ACTIVITY ▸
For each line in the data below that holds "output", return a copy.

SUPPLIED RECORDS ▸
= Beginning of Section =
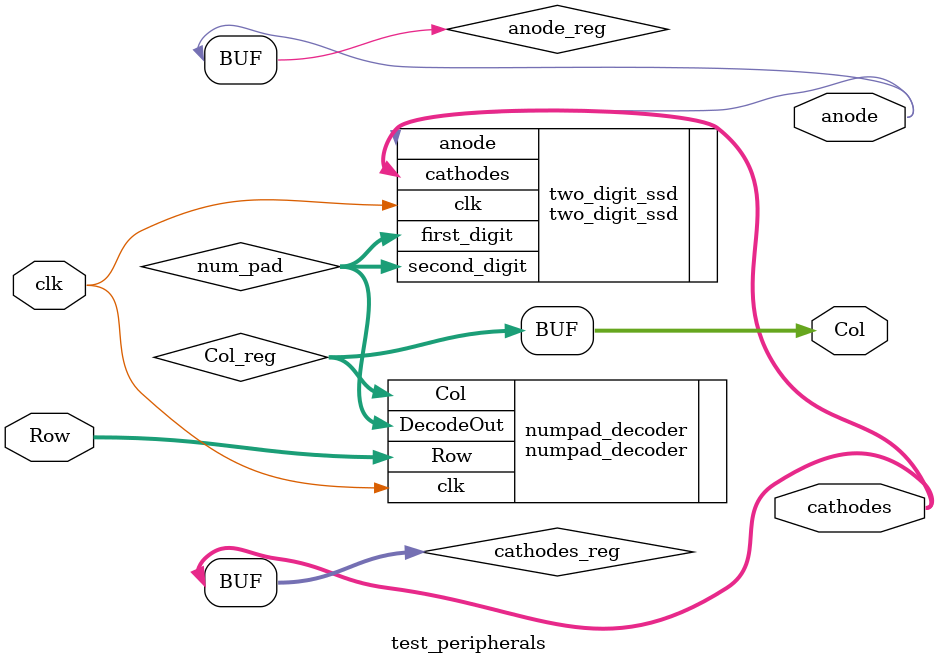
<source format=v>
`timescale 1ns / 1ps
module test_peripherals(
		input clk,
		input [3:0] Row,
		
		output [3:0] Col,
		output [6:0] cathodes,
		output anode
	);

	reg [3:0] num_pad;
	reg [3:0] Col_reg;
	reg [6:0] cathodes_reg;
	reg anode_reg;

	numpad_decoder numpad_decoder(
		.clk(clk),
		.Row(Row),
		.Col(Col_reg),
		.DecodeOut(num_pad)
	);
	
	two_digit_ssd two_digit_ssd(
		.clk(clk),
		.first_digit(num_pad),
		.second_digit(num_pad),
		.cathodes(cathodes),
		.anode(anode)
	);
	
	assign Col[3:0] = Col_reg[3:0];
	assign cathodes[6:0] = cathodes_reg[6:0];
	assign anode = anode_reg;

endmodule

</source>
= End of Section =
= Beginning of Section =
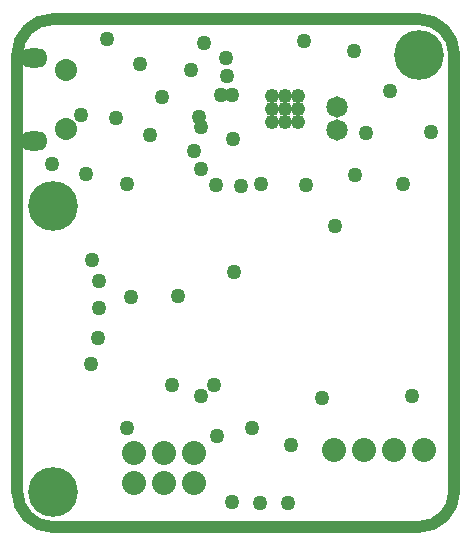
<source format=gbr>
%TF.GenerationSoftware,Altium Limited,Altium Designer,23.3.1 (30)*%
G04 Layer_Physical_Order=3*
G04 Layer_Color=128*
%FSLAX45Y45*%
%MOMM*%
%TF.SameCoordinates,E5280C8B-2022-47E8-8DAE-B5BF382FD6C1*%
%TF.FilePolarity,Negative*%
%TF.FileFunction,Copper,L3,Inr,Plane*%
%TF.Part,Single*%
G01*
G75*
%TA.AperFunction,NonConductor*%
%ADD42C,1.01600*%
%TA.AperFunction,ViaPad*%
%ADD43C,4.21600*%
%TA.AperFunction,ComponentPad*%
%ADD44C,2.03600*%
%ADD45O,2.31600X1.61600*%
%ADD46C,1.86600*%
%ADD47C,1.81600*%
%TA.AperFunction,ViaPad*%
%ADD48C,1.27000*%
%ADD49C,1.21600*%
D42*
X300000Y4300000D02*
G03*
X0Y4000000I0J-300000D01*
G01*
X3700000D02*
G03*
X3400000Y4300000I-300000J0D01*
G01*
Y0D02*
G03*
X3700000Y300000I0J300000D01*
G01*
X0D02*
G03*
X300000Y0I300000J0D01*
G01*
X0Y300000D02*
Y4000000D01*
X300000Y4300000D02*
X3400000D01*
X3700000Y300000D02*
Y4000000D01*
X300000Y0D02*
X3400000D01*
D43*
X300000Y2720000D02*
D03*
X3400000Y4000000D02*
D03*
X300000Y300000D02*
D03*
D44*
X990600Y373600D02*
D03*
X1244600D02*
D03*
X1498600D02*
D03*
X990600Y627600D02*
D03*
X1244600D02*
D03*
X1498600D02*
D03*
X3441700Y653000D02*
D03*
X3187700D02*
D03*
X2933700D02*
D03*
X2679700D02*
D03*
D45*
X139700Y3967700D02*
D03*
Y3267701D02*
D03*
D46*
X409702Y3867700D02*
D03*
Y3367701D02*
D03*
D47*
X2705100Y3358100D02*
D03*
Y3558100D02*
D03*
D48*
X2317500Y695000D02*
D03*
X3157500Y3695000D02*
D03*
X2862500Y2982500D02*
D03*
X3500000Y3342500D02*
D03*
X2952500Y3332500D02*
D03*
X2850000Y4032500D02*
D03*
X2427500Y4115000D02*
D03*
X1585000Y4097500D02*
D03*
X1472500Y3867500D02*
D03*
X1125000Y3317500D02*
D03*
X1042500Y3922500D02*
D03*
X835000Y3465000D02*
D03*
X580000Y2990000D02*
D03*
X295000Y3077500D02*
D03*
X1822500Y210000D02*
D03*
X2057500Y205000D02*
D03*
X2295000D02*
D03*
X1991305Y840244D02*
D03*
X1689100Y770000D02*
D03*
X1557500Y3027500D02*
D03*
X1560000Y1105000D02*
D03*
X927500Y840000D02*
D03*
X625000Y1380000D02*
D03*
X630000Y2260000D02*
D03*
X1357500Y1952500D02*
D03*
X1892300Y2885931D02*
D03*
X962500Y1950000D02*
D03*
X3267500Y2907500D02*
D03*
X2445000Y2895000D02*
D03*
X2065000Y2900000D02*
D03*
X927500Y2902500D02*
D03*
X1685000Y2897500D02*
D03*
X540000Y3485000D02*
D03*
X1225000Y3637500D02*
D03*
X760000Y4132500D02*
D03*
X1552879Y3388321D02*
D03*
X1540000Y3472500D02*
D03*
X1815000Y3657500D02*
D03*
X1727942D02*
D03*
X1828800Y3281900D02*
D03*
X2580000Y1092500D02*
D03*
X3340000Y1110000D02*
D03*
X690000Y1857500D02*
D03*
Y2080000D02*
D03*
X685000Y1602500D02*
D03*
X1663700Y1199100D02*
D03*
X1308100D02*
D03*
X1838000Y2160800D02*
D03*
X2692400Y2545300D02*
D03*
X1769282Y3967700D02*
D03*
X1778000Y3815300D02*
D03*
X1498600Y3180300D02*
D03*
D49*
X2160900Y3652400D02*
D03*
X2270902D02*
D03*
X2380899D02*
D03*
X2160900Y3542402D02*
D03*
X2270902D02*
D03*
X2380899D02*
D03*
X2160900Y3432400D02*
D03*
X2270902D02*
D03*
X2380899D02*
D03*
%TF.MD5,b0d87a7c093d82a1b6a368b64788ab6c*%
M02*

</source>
= End of Section =
PROBLEM SOLUTION ▸
		output [3:0] Col,
		output [6:0] cathodes,
		output anode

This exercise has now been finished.